Copy out every line of text in each of the entries below, keeping each one unchanged and in the same order.

== Segment start ==

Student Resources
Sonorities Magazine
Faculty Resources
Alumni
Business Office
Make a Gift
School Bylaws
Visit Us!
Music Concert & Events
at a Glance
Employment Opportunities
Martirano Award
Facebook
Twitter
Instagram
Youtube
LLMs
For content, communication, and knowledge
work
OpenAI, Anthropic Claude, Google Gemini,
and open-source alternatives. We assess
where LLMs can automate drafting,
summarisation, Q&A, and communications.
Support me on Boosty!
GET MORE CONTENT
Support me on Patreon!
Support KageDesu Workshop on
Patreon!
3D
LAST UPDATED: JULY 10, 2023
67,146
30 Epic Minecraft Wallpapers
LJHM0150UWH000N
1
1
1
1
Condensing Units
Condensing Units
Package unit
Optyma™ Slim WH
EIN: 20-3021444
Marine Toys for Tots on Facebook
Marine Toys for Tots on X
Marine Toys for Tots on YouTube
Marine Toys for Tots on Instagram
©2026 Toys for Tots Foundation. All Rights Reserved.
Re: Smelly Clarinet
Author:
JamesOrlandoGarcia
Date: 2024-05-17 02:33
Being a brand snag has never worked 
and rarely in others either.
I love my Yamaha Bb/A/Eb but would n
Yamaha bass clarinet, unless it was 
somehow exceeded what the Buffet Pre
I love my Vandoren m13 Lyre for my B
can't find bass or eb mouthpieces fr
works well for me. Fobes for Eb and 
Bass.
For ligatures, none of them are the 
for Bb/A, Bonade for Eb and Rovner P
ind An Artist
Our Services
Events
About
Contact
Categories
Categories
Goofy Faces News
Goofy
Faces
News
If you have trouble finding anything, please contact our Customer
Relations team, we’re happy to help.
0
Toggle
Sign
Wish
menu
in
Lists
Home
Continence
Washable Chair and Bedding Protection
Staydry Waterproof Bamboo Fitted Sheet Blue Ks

== Segment end ==

### Reply to the exercise
Student Resources
Sonorities Magazine
Faculty Resources
Alumni
Business Office
Make a Gift
School Bylaws
Visit Us!
Music Concert & Events
at a Glance
Employment Opportunities
Martirano Award
Facebook
Twitter
Instagram
Youtube
LLMs
For content, communication, and knowledge
work
OpenAI, Anthropic Claude, Google Gemini,
and open-source alternatives. We assess
where LLMs can automate drafting,
summarisation, Q&A, and communications.
Support me on Boosty!
GET MORE CONTENT
Support me on Patreon!
Support KageDesu Workshop on
Patreon!
3D
LAST UPDATED: JULY 10, 2023
67,146
30 Epic Minecraft Wallpapers
LJHM0150UWH000N
1
1
1
1
Condensing Units
Condensing Units
Package unit
Optyma™ Slim WH
EIN: 20-3021444
Marine Toys for Tots on Facebook
Marine Toys for Tots on X
Marine Toys for Tots on YouTube
Marine Toys for Tots on Instagram
©2026 Toys for Tots Foundation. All Rights Reserved.
Re: Smelly Clarinet
Author:
JamesOrlandoGarcia
Date: 2024-05-17 02:33
Being a brand snag has never worked 
and rarely in others either.
I love my Yamaha Bb/A/Eb but would n
Yamaha bass clarinet, unless it was 
somehow exceeded what the Buffet Pre
I love my Vandoren m13 Lyre for my B
can't find bass or eb mouthpieces fr
works well for me. Fobes for Eb and 
Bass.
For ligatures, none of them are the 
for Bb/A, Bonade for Eb and Rovner P
ind An Artist
Our Services
Events
About
Contact
Categories
Categories
Goofy Faces News
Goofy
Faces
News
If you have trouble finding anything, please contact our Customer
Relations team, we’re happy to help.
0
Toggle
Sign
Wish
menu
in
Lists
Home
Continence
Washable Chair and Bedding Protection
Staydry Waterproof Bamboo Fitted Sheet Blue Ks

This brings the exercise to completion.